Friday, November 14, 2008

A title escapes me...

but those ever favored ellipses do not! (Really, I don't what it is about those little dots, but I just love 'em!)

I am dead on my feet tonight and I just remembered I owe the NaBloPoMo gods a post sacrifice. I guess the title could have been Mary vs. the Volcano! I do feel like I have a brain cloud.

As tired as I am, I am feeling well tonight. The tiredness is from a few days of messed up sleep. I took a nap at 10 am yesterday. 10 am!! I slept for 2 1/2 hours, so it is little wonder that I did not go to sleep until after 1 am. I kept myself busy tonight and refused to take a nap. Maybe I'll get to sleep before midnight. Woo Hoo!!

There is good news to report on the Mrs. Gloop front. Marley worked on her lines this morning before I woke up and then we worked on them together before she left for school. She was excited to get to school because it was her day, along with the other third graders, to work with the director. I was optimistic that she had processed most of her disappointment (at least until it was time for the padded costume.)

I had decided to talk with the teachers to give them a heads up about what had happened last night and to ask them to keep an eye on her for me. I went to pick her up early, hoping to find my chance to talk to one or both of her teachers. The kids were still in the multi-purpose room working with Mrs. S., the director. Mrs. J., one of her teachers, saw me and approached me. She told me, without my even saying anything yet, that Marley was doing a great job so far. She and her little (not so) Augustus had made all the kids and teachers laugh with their performance. Mrs. J. said she thought that Marley and her fictional son were going to be the funniest part of the play.

Granted, it is just the first day of rehearsal, but I am so happy to hear that Marley was really going for it today. During lunch, which the third grade girls eat with the teachers every Friday, the other girls and the teachers all complimented her on her performance. Mrs. J. said that you could see Marley pick herself up and hold her body differently. (Doesn't that make you want to cry happy tears?)

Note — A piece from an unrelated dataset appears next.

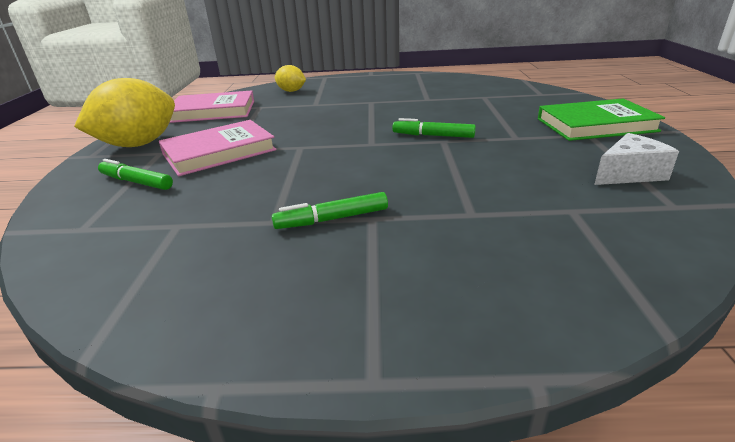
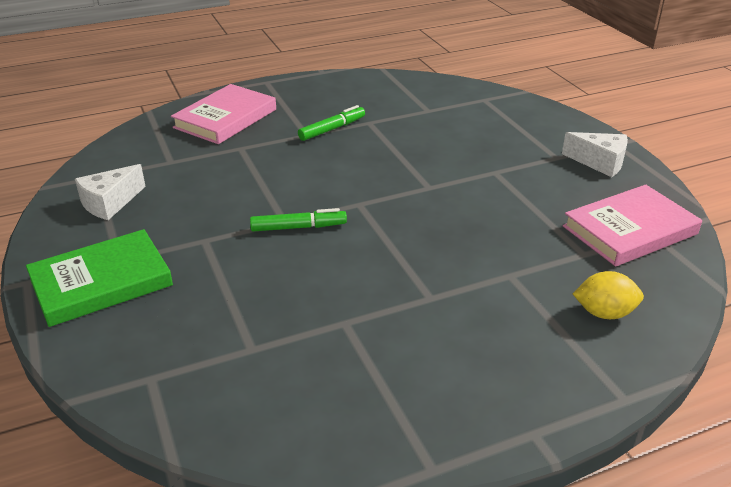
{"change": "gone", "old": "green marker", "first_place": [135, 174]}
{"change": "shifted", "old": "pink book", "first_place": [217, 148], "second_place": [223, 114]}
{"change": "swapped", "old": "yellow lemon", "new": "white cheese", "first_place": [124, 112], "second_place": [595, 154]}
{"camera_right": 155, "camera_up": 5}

I still explained to Mrs. J. the drama of the night before, and she will watch Marley to make sure she isn't having a hard time. My hope, though, is that the positive reinforcement and success she experiences will get us through. Mrs. J. also said that she will talk to the director about the degree of padding Mrs. Gloop requires. Marley is smaller than her "son" and Mrs. J. is thinking the contrast of a taller and chubbier Augustus and a shorter, thinner Mrs. Gloop might actually be funnier. I want to balance being sympathetic to Marley with helping her see that some things just have to be done a certain way, so if she has to wear the padded suit, so be it. Right after I finished talking to Mrs. J., my friend Rebecca leaned over to tell me that Marley was doing such a great job, she was so funny, etc. Yeah! More positive feedback!

After school as Marley and I were walking to the car, I talked to her a little about how she felt and explained that I had received a glowing report from Mrs. J. She played it very casual but then told me, "Mrs. S. said I was funny, too." You have to know Mrs. S. and how the children view her to know that this was a big deal. I was also able to give Marley some good, albeit tempered, good news. Mrs. J. is pretty certain that Marley will wear a mic for the show!

I could tell that I needed to start pulling back and stop talking about it. She was going to get self-conscious about it, but what a turnaround! We may still have some bumpy moments--she isn't all that happy about one scene where she has to squish her son's cheeks--but I am very optimistic and relieved... and grateful for my friends (bloggy and otherwise) who listen to me, Marley's teachers and classmates who encouraged her, Paul who was as much at a loss as I was but supported my instinctive, flying-by-the-seat-of-my-pants parenting.

Mostly I am proud of Marley, first, for being honest about how she felt.  I never really explained that for all the drama, she did a pretty good job of using her 'I' statements.  I feel sad, It hurts my feelings, etc.  She pulled herself together and had such a positive attitude.  I can't wait to see her performance in a few weeks.

14 down, 16 to do 

4 comments:

Kristi said...

Kids are so resiliant! Somewhere, 10 years down the line, this part that she was assigned will have value to her. It's a great way to teach her to roll with the punches and find the awesome in whatever you're given. I think it's more difficult to be the parent in those situations than the child! :)

Anonymous said...

I love a happy ending! Or rather 'middle interlude before climatic performance' as is the case here.

Mel said...

Whaddakid!

She's made of good stuff, that one.

:-)

AJU5's Mom said...

I am glad she is starting to accept this role. It sounds like it could be a really fun role in the long run!